3. Into the Music – Van Morrison. I can’t imagine never hearing Van’s voice again, and this work shines vocally. In his grunts and swoons I can hear Elvis, Jackie Wilson, Tom Waits, Sam Cooke, Wilson Pickett, Frank Sinatra and many more. I chose this for the vocalists I love, with Van at the top of the heap.

4. Broken Moon – Lowen & Navarro. I cannot put into words how I feel about this album, it has healed me many times. I think Eric Lowen and Dan Navarro are two of the best songwriters, singers and performers I have ever had the pleasure to know. I have given this album to friends almost as much as I have given them Rubber Soul;  it’s that good and that important to me. Lowen and Navarro are the brave working troubadours, carrying on a time honored tradition of  songwriting and truth.
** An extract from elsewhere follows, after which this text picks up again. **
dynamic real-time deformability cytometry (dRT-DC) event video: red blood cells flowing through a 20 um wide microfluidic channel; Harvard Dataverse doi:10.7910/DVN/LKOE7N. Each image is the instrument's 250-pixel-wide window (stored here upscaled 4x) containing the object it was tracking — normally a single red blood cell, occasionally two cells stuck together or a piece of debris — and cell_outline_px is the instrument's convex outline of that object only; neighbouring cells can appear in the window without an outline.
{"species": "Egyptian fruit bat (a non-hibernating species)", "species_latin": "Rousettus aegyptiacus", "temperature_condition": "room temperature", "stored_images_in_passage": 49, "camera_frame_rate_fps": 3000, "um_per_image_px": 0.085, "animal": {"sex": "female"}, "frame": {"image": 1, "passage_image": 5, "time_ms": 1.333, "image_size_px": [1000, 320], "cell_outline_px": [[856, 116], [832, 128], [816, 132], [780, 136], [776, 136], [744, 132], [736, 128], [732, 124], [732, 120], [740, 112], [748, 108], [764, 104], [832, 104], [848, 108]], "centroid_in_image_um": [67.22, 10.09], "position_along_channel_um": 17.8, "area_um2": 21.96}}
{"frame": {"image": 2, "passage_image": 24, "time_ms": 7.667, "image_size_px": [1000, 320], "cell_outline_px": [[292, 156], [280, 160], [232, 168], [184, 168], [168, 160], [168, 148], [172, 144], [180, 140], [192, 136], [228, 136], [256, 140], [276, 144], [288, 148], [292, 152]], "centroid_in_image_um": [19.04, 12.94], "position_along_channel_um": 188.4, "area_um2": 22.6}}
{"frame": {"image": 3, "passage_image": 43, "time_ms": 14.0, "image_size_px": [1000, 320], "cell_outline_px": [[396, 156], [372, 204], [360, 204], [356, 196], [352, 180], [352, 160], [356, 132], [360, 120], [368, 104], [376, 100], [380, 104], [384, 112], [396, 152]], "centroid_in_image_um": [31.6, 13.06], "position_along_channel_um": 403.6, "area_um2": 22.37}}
And brave may be too weak a word.

5. Honky Tonk Heroes – Waylon Jennings. The greatest country album by one of the greatest country artists. The songs of Billy Joe Shafer brought to stunning life by a crackerjack band and a soulful singer. But it’s on the list for more than that, this album is a chapter of my life in 1973-1975 that remains as some of the best years I had as a young man and with the best brothers- in-arms a friend could ask for… and also because of Lakeside Amusement Park, three fingered whiskey and wiiiiiiild buffaloes.